[Dataset entries]
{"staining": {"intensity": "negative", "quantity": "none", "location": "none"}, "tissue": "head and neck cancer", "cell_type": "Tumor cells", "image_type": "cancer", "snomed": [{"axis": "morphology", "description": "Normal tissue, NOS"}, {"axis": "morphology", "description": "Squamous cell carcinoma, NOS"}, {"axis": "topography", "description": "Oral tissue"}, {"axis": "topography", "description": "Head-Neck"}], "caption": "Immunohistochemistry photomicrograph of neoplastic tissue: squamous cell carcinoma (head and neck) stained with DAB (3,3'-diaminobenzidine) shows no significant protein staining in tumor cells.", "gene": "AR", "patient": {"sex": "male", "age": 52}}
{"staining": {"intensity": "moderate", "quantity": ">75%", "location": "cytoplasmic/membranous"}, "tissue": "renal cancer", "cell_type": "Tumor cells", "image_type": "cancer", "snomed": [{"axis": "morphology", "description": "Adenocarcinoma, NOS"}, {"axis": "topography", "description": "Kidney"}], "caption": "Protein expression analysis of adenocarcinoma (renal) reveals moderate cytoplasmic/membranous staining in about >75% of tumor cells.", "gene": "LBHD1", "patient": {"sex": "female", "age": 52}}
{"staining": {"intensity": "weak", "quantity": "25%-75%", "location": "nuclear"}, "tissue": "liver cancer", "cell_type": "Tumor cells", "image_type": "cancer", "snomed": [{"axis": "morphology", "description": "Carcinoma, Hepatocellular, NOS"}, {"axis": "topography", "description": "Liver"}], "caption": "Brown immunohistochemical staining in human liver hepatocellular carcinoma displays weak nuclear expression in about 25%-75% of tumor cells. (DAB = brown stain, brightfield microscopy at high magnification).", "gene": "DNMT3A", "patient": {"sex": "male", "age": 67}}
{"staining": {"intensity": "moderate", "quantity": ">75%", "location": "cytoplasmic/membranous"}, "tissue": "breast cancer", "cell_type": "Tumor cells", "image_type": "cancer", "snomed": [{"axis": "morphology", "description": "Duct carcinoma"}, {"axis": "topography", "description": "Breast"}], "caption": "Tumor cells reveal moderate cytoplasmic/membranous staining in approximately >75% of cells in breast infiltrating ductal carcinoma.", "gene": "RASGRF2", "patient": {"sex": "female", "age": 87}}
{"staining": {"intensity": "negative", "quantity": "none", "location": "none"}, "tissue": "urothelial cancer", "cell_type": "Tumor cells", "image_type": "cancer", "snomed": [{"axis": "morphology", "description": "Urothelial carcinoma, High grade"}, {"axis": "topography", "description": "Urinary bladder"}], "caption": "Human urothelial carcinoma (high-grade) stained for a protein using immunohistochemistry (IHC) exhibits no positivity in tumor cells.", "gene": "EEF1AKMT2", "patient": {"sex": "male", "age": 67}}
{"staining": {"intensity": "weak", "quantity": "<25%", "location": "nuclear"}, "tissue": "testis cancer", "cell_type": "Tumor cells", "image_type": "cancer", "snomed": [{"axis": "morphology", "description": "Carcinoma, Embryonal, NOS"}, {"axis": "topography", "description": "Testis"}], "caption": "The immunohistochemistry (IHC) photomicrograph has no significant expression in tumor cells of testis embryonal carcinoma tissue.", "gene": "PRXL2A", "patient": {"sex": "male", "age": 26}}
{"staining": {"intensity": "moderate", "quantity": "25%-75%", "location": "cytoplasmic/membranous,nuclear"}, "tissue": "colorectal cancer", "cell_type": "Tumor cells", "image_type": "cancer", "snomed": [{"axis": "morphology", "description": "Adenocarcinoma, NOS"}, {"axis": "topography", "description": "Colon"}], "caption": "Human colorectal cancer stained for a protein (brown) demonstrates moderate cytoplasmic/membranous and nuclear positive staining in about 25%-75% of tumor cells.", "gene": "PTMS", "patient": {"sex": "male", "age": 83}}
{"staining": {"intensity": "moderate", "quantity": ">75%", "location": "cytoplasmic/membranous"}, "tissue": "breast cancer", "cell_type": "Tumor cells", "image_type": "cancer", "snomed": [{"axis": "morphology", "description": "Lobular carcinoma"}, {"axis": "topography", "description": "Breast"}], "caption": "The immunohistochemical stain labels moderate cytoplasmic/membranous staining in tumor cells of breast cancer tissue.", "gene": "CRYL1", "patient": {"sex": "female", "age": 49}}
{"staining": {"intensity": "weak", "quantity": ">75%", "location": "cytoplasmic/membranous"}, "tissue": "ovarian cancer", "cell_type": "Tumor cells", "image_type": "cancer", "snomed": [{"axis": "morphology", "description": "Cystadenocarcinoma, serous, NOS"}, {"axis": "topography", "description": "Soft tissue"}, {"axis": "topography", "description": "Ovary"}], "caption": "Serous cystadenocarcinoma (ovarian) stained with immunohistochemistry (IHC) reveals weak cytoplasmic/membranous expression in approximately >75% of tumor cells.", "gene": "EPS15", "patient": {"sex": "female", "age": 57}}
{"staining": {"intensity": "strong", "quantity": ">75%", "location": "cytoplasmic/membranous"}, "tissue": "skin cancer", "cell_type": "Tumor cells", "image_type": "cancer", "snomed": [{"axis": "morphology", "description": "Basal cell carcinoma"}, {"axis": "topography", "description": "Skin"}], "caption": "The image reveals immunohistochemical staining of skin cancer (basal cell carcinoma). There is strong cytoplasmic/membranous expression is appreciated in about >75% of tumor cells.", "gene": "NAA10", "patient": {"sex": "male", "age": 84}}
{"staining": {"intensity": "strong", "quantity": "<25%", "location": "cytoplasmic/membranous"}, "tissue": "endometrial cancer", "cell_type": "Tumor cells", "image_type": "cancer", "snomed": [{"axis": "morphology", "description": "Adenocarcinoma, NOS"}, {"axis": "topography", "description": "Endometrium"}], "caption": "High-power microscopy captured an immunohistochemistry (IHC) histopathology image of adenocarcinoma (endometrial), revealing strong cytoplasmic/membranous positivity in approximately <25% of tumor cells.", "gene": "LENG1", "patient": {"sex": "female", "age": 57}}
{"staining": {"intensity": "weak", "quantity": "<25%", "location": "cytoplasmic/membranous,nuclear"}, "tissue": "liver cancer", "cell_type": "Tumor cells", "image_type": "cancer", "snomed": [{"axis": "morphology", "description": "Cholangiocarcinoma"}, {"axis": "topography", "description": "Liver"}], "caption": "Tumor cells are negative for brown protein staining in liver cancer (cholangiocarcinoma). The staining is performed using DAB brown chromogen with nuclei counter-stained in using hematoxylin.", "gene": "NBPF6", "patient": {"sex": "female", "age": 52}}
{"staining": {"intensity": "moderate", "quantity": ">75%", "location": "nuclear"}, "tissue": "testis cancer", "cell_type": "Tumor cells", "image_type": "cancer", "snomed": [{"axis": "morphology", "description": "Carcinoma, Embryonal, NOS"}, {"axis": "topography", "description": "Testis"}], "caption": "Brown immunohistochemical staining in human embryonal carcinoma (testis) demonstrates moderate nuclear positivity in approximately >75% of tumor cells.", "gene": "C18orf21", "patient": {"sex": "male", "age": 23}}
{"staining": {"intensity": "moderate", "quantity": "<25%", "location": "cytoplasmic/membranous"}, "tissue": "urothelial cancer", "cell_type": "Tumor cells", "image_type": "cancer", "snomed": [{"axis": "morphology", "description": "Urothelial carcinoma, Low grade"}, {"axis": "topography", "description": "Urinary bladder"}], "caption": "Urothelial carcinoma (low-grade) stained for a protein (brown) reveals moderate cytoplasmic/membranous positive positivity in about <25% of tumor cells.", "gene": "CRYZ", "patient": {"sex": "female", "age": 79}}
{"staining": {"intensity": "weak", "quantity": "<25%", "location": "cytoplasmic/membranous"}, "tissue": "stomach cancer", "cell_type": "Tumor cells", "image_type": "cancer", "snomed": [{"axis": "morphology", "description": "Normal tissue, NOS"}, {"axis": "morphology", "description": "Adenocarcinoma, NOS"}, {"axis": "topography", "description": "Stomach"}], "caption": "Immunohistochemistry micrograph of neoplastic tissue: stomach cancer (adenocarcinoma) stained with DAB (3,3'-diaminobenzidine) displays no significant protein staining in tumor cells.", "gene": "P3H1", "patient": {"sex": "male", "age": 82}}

_TASK REQUIREMENTS_.
Taking the line with "cells are negative" as the first and the line with "carcinoma (low-grade) stained" as the last, retype that stretch of the data above exactly, with no other lines.

_EXERCISE RESPONSE_.
{"staining": {"intensity": "weak", "quantity": "<25%", "location": "cytoplasmic/membranous,nuclear"}, "tissue": "liver cancer", "cell_type": "Tumor cells", "image_type": "cancer", "snomed": [{"axis": "morphology", "description": "Cholangiocarcinoma"}, {"axis": "topography", "description": "Liver"}], "caption": "Tumor cells are negative for brown protein staining in liver cancer (cholangiocarcinoma). The staining is performed using DAB brown chromogen with nuclei counter-stained in using hematoxylin.", "gene": "NBPF6", "patient": {"sex": "female", "age": 52}}
{"staining": {"intensity": "moderate", "quantity": ">75%", "location": "nuclear"}, "tissue": "testis cancer", "cell_type": "Tumor cells", "image_type": "cancer", "snomed": [{"axis": "morphology", "description": "Carcinoma, Embryonal, NOS"}, {"axis": "topography", "description": "Testis"}], "caption": "Brown immunohistochemical staining in human embryonal carcinoma (testis) demonstrates moderate nuclear positivity in approximately >75% of tumor cells.", "gene": "C18orf21", "patient": {"sex": "male", "age": 23}}
{"staining": {"intensity": "moderate", "quantity": "<25%", "location": "cytoplasmic/membranous"}, "tissue": "urothelial cancer", "cell_type": "Tumor cells", "image_type": "cancer", "snomed": [{"axis": "morphology", "description": "Urothelial carcinoma, Low grade"}, {"axis": "topography", "description": "Urinary bladder"}], "caption": "Urothelial carcinoma (low-grade) stained for a protein (brown) reveals moderate cytoplasmic/membranous positive positivity in about <25% of tumor cells.", "gene": "CRYZ", "patient": {"sex": "female", "age": 79}}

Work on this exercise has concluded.